After again scoring in the teens in a double-digit loss at Pittsburgh on Saturday — a game that saw quarterback D.J. Uiagalelei benched briefly during the second half — Clemson ranks no better than 115th out of 130 FBS teams in yards and points. The Tigers’ 20 points per game and 321.2 yards per game are on pace for their lowest in Dabo Swinney’s 13-year tenure as head coach.

As Clemson’s play caller, Elliott has been on the receiving end of most of the frustration and criticism from fans. Even former NFL quarterback and analyst Trent Dilfer took a shot at Clemson’s coaches for the development — or lack thereof — of Uiagalelei, who went 12 of 25 with two interceptions against Pitt and ranks in the bottom third among starting quarterbacks nationally in completion percentage (54.8).

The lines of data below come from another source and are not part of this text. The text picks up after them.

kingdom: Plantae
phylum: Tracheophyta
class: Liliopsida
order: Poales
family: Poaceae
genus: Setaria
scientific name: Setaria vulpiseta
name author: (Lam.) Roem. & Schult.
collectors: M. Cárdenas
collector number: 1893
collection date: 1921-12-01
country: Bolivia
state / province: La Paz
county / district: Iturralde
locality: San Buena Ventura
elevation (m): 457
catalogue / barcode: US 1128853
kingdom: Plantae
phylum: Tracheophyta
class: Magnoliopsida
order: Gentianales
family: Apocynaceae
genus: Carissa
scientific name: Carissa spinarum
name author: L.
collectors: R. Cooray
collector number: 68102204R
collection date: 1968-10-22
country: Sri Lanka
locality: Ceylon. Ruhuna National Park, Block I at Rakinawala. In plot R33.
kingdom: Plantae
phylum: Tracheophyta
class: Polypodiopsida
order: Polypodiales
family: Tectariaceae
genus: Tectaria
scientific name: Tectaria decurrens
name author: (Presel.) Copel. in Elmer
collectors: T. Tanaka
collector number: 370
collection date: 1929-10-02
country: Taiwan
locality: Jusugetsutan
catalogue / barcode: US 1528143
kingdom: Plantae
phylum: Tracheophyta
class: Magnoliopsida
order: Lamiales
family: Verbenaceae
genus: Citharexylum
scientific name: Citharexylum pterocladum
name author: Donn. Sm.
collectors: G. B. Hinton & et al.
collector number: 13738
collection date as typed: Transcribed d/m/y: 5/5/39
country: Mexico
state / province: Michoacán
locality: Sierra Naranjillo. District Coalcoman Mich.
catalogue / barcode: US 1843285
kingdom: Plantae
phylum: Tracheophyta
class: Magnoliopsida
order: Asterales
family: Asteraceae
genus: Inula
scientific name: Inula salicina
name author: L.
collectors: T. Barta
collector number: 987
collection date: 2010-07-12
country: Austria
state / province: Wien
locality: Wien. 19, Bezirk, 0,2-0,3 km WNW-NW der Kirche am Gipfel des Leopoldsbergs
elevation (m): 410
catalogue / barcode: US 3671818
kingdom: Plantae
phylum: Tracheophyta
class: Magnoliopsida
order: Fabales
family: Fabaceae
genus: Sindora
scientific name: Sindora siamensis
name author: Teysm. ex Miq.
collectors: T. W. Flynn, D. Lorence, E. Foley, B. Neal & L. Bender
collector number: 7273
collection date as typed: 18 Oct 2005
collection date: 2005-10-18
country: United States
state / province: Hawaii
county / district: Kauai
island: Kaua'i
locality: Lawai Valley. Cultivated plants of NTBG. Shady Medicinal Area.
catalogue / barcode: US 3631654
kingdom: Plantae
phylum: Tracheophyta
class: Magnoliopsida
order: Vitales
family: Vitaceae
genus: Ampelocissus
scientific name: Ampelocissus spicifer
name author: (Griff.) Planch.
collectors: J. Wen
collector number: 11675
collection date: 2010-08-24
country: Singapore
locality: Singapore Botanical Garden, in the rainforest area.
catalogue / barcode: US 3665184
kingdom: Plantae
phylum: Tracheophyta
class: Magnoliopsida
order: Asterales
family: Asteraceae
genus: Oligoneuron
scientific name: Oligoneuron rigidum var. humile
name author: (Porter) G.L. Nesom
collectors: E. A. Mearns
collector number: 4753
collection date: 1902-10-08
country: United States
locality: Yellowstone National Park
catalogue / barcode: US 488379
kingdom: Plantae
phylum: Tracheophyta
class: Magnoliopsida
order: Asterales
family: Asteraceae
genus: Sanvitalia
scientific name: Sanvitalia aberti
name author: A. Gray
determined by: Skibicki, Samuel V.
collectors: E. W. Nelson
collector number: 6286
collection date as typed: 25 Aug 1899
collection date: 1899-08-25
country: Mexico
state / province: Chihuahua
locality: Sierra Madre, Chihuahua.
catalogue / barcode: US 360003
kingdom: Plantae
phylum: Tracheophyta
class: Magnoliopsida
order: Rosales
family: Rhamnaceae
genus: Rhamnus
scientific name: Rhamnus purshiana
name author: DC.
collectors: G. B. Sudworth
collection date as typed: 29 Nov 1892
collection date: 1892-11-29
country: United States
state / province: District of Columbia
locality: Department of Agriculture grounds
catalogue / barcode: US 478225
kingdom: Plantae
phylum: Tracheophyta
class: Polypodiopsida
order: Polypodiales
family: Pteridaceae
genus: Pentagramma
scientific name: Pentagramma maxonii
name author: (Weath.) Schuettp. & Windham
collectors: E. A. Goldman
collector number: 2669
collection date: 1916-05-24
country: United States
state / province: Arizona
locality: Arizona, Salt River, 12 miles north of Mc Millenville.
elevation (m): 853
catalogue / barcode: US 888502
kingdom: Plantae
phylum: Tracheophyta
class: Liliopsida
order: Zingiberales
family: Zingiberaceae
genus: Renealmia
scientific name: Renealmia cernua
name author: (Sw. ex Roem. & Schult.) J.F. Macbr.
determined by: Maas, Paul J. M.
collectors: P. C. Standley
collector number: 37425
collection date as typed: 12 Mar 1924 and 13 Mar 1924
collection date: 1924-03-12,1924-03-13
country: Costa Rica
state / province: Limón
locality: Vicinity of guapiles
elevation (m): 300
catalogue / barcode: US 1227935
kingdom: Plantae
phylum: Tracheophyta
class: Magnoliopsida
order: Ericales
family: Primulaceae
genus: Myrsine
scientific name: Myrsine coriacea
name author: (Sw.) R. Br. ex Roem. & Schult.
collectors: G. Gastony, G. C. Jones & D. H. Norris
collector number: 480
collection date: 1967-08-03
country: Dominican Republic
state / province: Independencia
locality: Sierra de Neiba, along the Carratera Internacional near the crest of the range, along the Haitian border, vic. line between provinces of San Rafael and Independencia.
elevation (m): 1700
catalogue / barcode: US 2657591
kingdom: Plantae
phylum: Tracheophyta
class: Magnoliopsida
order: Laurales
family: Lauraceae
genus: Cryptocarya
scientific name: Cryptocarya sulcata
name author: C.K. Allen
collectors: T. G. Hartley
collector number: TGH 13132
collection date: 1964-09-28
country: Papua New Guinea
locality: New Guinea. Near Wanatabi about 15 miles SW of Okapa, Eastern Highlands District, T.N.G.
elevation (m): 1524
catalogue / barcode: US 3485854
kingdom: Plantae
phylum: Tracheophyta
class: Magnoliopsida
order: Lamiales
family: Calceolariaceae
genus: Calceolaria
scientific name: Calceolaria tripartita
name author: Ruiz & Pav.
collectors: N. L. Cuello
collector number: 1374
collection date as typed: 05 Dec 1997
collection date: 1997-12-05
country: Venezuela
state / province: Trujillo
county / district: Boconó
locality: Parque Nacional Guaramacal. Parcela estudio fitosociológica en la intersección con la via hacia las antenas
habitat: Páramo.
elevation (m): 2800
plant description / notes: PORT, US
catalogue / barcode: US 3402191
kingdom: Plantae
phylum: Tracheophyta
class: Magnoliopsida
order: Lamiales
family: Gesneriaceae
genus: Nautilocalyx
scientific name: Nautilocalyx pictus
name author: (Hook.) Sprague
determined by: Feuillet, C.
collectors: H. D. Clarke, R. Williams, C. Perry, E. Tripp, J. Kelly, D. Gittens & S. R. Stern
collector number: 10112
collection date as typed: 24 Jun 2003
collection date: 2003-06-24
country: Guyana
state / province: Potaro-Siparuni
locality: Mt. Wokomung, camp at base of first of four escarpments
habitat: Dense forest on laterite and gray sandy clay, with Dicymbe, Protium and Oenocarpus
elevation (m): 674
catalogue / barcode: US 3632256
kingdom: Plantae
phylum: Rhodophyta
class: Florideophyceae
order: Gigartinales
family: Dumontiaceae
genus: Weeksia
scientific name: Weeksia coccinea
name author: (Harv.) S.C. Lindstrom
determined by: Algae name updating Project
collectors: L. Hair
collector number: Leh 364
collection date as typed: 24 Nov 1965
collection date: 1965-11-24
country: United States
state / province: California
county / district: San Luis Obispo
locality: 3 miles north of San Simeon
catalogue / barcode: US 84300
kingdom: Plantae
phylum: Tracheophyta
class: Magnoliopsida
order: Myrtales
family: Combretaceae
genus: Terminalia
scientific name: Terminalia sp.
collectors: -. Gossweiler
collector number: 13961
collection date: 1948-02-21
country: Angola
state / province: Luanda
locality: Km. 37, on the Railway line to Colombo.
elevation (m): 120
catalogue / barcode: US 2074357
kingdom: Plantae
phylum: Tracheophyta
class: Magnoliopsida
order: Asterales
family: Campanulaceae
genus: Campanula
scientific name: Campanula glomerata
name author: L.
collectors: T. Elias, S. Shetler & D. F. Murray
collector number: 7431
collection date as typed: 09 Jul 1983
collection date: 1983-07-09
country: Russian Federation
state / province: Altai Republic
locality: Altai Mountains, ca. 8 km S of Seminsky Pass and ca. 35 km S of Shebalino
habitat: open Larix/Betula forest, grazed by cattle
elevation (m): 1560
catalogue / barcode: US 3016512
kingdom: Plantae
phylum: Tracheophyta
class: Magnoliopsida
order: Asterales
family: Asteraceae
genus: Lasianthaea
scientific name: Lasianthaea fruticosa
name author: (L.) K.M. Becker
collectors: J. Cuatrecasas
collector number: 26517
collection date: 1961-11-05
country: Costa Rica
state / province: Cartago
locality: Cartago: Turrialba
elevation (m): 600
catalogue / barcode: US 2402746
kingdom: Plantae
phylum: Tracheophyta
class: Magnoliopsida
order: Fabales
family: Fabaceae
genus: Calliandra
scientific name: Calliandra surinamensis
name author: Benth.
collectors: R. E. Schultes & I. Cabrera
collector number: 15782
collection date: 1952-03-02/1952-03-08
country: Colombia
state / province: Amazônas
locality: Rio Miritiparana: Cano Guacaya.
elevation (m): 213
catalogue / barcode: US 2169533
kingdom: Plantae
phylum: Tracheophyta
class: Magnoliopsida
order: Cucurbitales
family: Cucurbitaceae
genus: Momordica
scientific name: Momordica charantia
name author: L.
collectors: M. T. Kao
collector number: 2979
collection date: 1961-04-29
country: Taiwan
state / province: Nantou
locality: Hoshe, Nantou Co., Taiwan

Considering Elliott was also on Clemson’s staff when the likes of Tahj Boyd, Deshaun Watson and Trevor Lawrence were excelling behind center, Elliott didn’t think much of that criticism Monday, only offering up a “hm” in response. But Elliott empathized with the fans’ frustration while taking his share of responsibility for one of the worst offenses Clemson has fielded in a while.

“I understand they’re frustrated, and I don’t blame them for being frustrated,” he said. “We’re all frustrated because we’re not performing, so I own it. But at the same time, too, I don’t listen to it. I don’t pay attention to it.

“I’m really just focusing on the guys in the arena because, at the end of the day, it’s us that’s going to get us out of this situation.”

As for his message to disgruntled fans…

“What I would say to them is, hey, I respect your opinion. You have a platform for it. And I wish things were not the way they were. But, at the end of the day, I know one thing, that everybody in this building and everybody in this program is working extremely hard trying to persevere through the adversity because we believe that this is going to reveal the true character of the program.”

Elliott noted this sort of struggle isn’t completely new to the Tigers, even if it’s been a while. In 2010, Clemson scored 21 points or fewer six times on its way to averaging 24 points and 334.6 yards. The Tigers won six games that season.

How many Clemson end up getting this season remains to be seen, particularly with the amount of attrition the Tigers are dealing with. Clemson has already lost 14 scholarship players to season-ending injuries, including  offensive lineman Matt Bockhorst (torn ACL), receiver Frank Ladson (groin), receiver/punt returner Will Taylor (torn ACL) and likely tight end Braden Galloway (shoulder).

“All of those people that are upset with me, there was adversity that brought about the success,” Elliott said. “We understand that, and we’re going to stay the course and keep working. And I understand also that I’m accountable. So I’m not running from that. I’m not shying away from that. I’ve got five more games, and then we’ll see kind of where we go. But I’m taking it one game at a time, and we’re working our tail off and trying to do the best we can.”